Problem statement: Copy out each line of the material exactly. Pictures do not belong in the copy.

Supplied information:
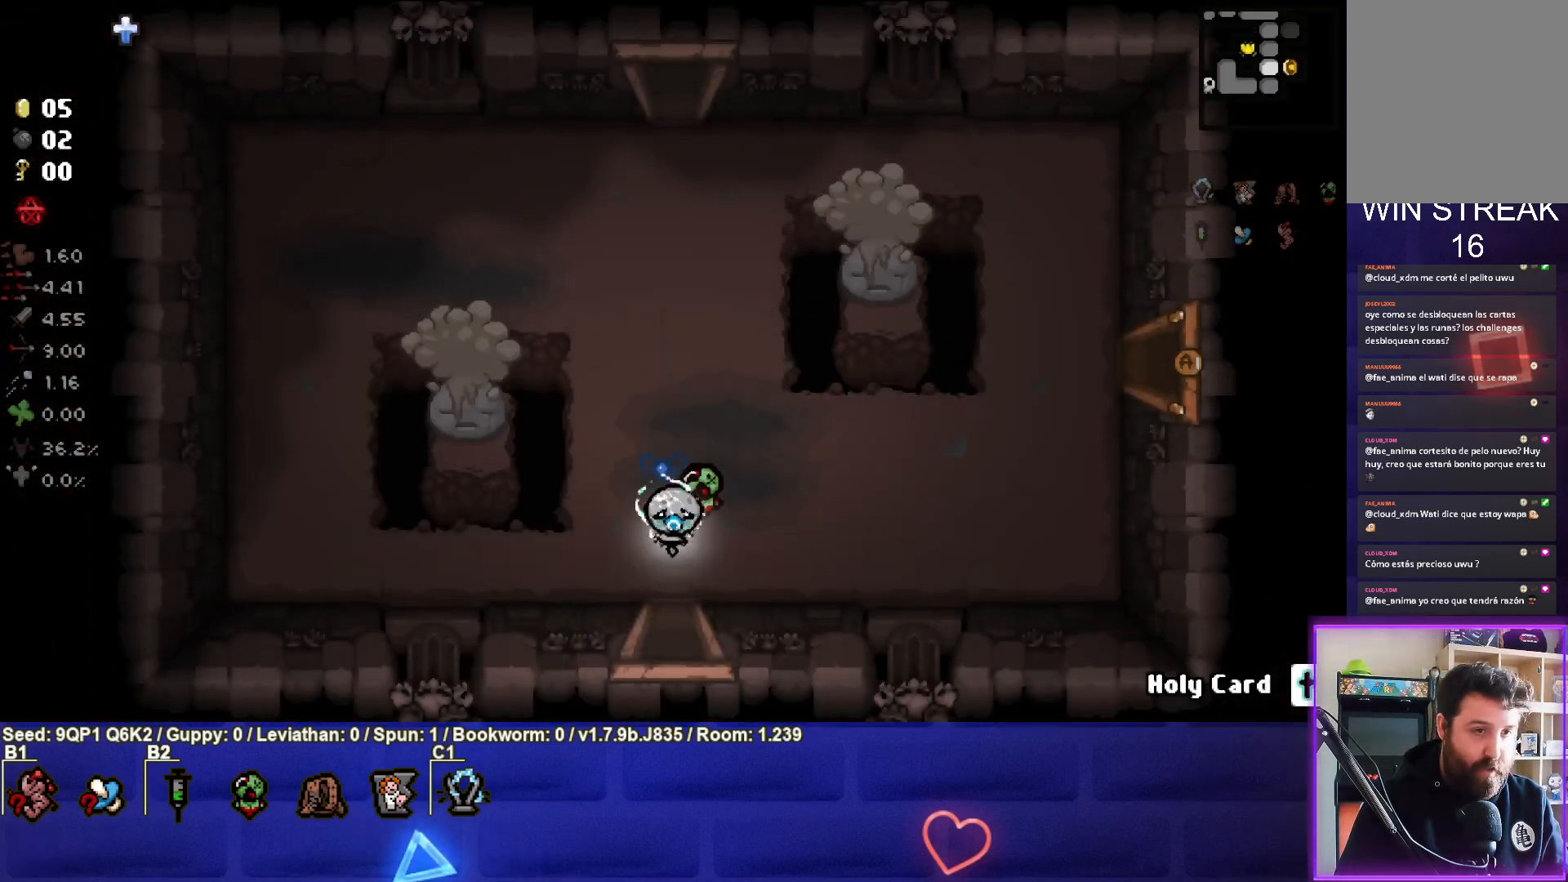
{"buttons": [], "left_stick": "up", "right_stick": "center", "events": [[83, "left_stick", "up"]]}
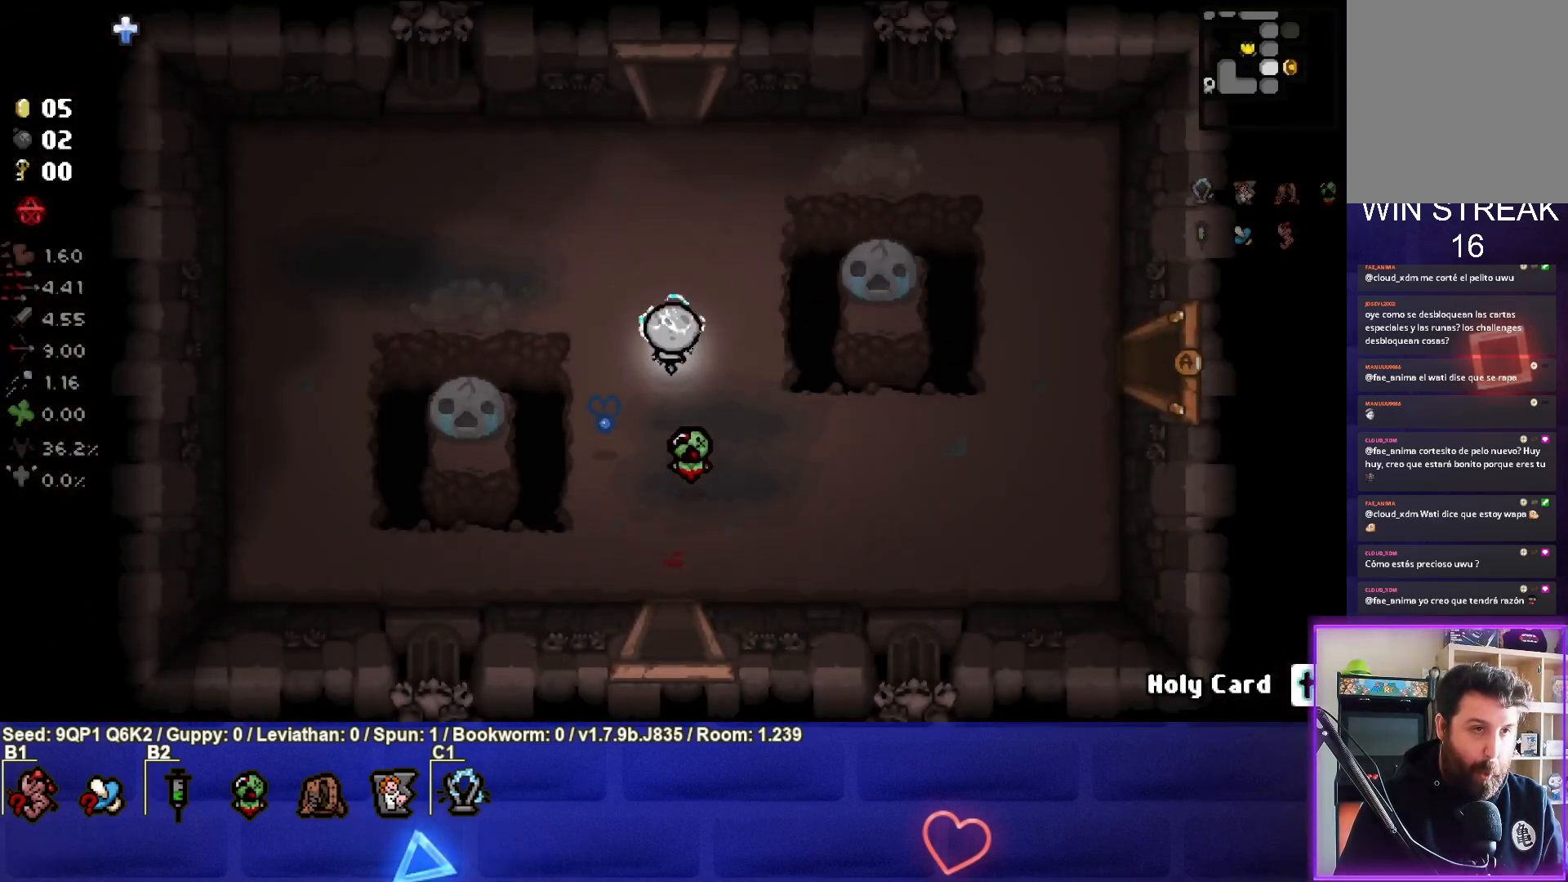
{"buttons": [], "left_stick": "center", "right_stick": "center", "events": [[483, "left_stick", "center"]]}
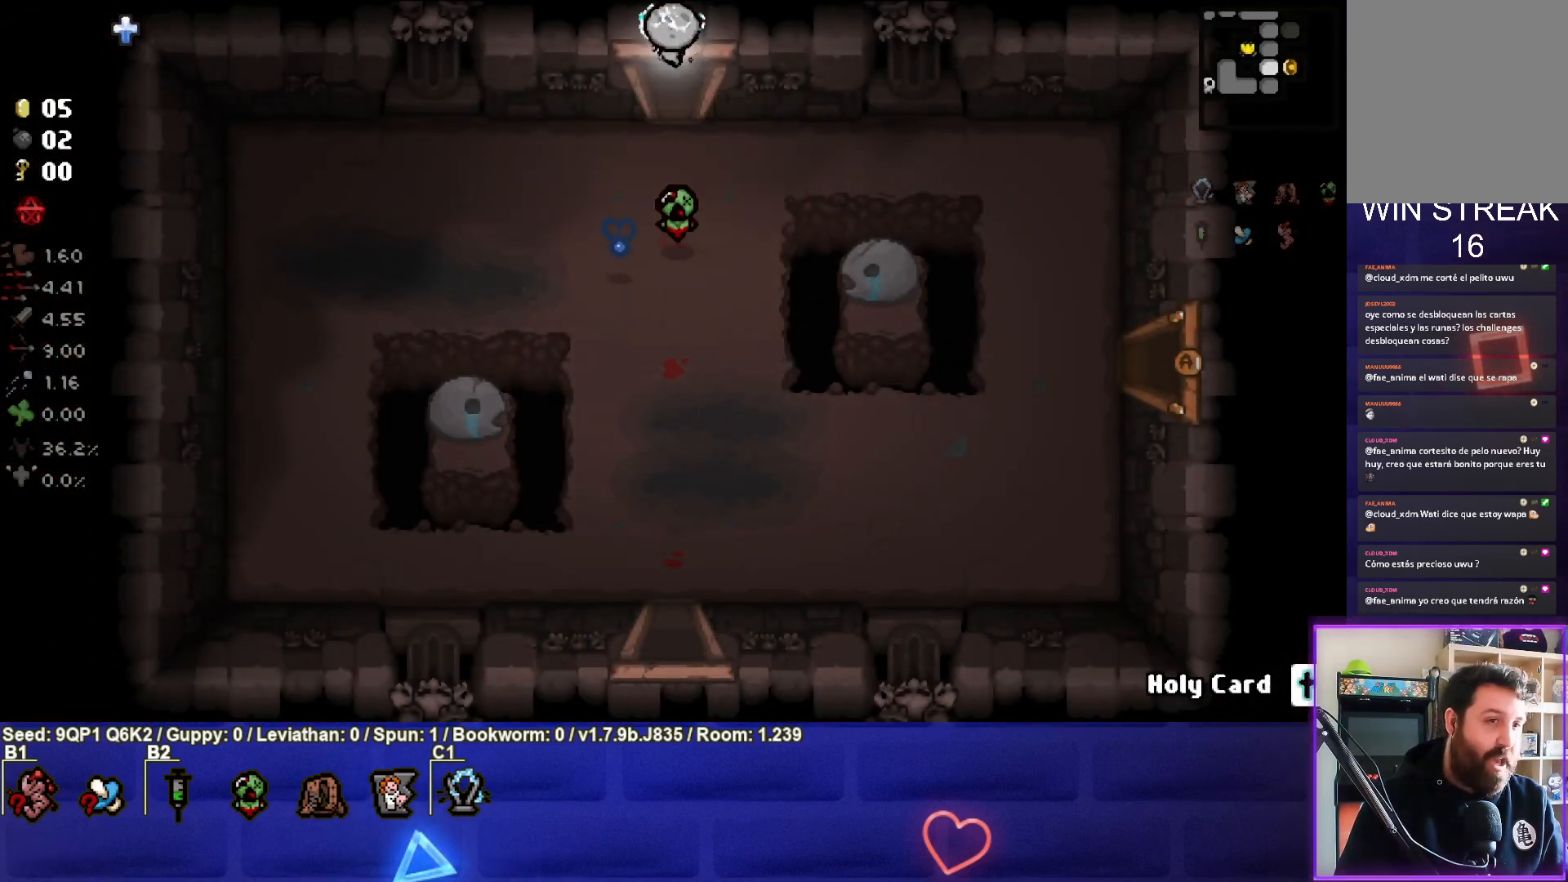
{"buttons": [], "left_stick": "center", "right_stick": "center", "events": []}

Expected answer:
{"buttons": [], "left_stick": "up", "right_stick": "center", "events": [[83, "left_stick", "up"]]}
{"buttons": [], "left_stick": "center", "right_stick": "center", "events": [[483, "left_stick", "center"]]}
{"buttons": [], "left_stick": "center", "right_stick": "center", "events": []}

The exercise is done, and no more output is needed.